Ты был поэтом и художником, а теперь ты убийца белых людей
Первым побуждением морали является оппозиция против существующей законности и условных правил.
Ф.Шлегель
Ирония в том, что ни встреченные героем американцы, ни сам он, ни его возлюбленная Тэль, - ничего не знают о поэзии Блейка и о том, какой вклад он внёс в культуру. Один из первых романтиков, стоящий у основ новой европейской цивилизации, забыт; культура перечёркивает самое себя, обращаясь к ценностям общества потребления.
И только дикарь, случайно читавший Блейка в случайно посещённой Англии, может напомнить поэту о его истинной сути: «Я открыл… в книге… те слова, что написал ты, Уильям Блейк. Это были мощные слова, и они говорили ко мне»
[1]. Индеец не называет, но констатирует закон, по которому поэтическое слово становится разрушительным: культура, отрицающая себя, начинает разрушаться и должна быть разрушена, чтобы приобрести новые формы. «Ты был поэтом и художником. А теперь ты убийца белых людей»
[2].
Почему - убийца?
Вероятно, потому, что визионер образца XX века - в каком-то смысле разрушитель, несущий не мир, но меч. Напомню, что слово «романтический» в эпоху Блейка было синонимом слову «христианский». Блейк и в своём XVIII веке, пользуясь правом поэта, если не убивал, то карал и судил человечество, как в конце поэмы «Вала, или четыре Зоа», где подробно описано «точило вина ярости и гнева» Последнего Суда. Приведём лишь показательное четверостишие:
Но в Точилах Людей Виноградины не Поют и не танцуют
Они воют и корчатся во множестве мук в пламенных огнях пожирающих
В цепях железных и в подземельях, окружённые неутомимыми огнями
В ямах и норах, и тенях смерти в виде муки и горя
[3].
Так гневались и метали молнии пророки Ветхого Завета. Но на Диком Западе есть и более простой путь - огнестрельное оружие. Кровавый колорит фильма делает фигуру Блейка близкой к герою фольклора, очищающему землю от чудищ, или к герою вестерна, без сомнения расстреливающего противников: она одновременно и модернизирована (прямыми указаниями на жанр вестерна), и архаизирована (пластом индейской культуры, к которой примыкает главный герой).

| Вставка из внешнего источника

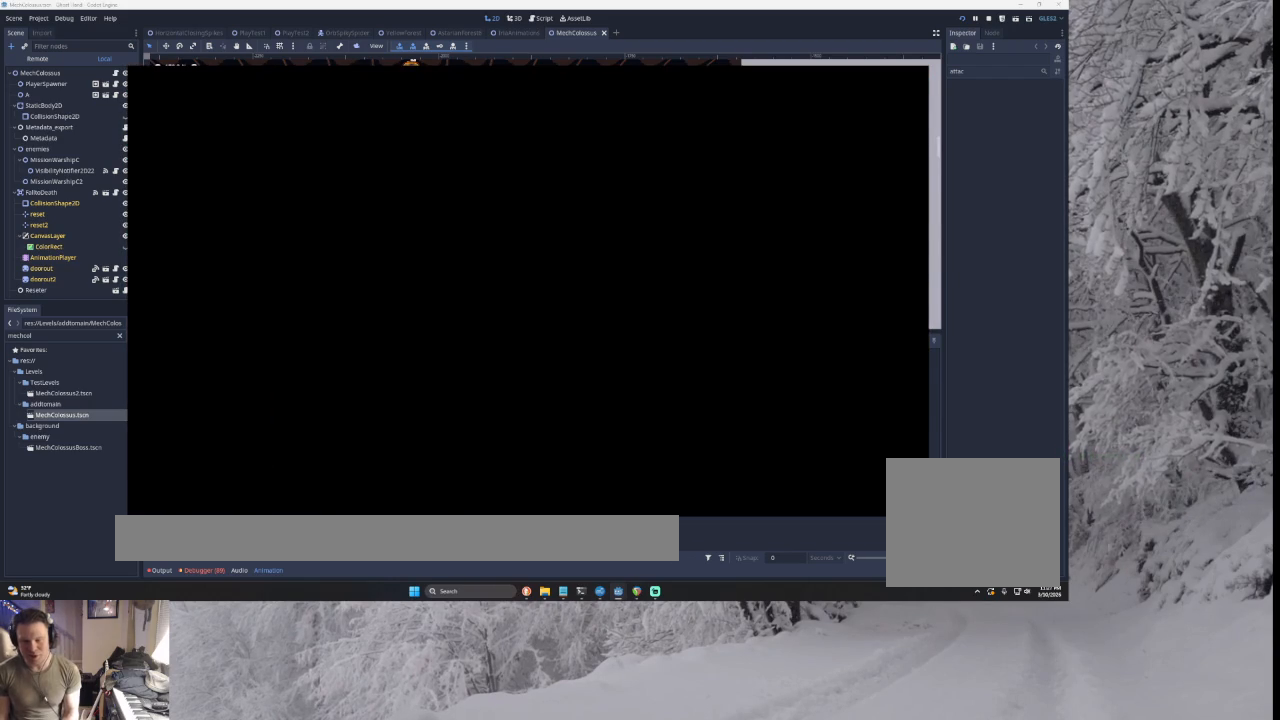
{"buttons": [], "left_stick": "center", "right_stick": "center", "events": [[433, "DPAD_DOWN", "down"], [500, "DPAD_DOWN", "up"]]}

Блейка преследуют киллеры: мальчик-негритёнок, болтливый шотландец и мрачный австриец, который «трахнул и съел своих родителей». Коул, рождённый в Австрии, как мы помним, переживает всех убийц - это, вероятно, говорит о превалировании в наше время тёмных аспектов бессознательного. Так и говорит о нём болтливый киллер, дословно: «У него нет чертова сознания»
[4], его мир - мир тёмного бессознательного, однако, в традициях фрейдизма, спокойного, обстоятельного и рационального.
В образе Коула интересным способом отзываются слова знаменитой песни группы «Doors» - «The End»:
Father, I want to kill you
Mother, I want to fuck you
Этот образ может прочитываться и как засилье фрейдистской критики Блейка, приписывающей ему все грехи мира. И если рассмотреть убийц как иносказательные изображения критиков Блейка, тогда шотландец - это критика эссеистичная и бессвязная. Но от беспощадного фрейдистского истолкования Блейк всё равно ускользает - уплывает на каноэ.
Особенно саркастично показана Джармушем не страшная власть промышленности в лице говорящего с медведем Джона Диккинсона, не подсознательные глубины общества современности в лице Коула Уилсона, не даже милая общественность городка, где на улицах висят козлиные черепа и делают минет. Особой чести удостоен институт семьи, пародию на которую встречает Блейк … в лесу.
Мужчина, одетый женщиной - Салли - это, по всей вероятности, мама. Он(а) рассказывает папе и сыночку сказку о трёх медведях. Сказку модернизированную, с изменённым концом: «И он (папа-медведь) оскальпировал её… оторвал голову, и отрезал её золотые волосы, и связал свитер медвежонку»
[5]. Злая инверсия сказки - знак общественных перемен: рассказчик ассоциирует себя уже не с Машенькой (или Златовлаской, как у Джармуша), а с медвежьей семьёй.
Семья - это и есть три медведя: услышав начало сказки, Экзебиче велит Блейку спуститься. Он, как Машенька, попадает к социальным хищникам; они, не стесняясь, спорят, кому он достанется - такой лакомый кусочек, с такими мягкими волосами (хотя волос Деппа для свитера объективно маловато). Характерно восклицание одного их «медведей» перед смертью: «О Иисусовы медведи и белки!»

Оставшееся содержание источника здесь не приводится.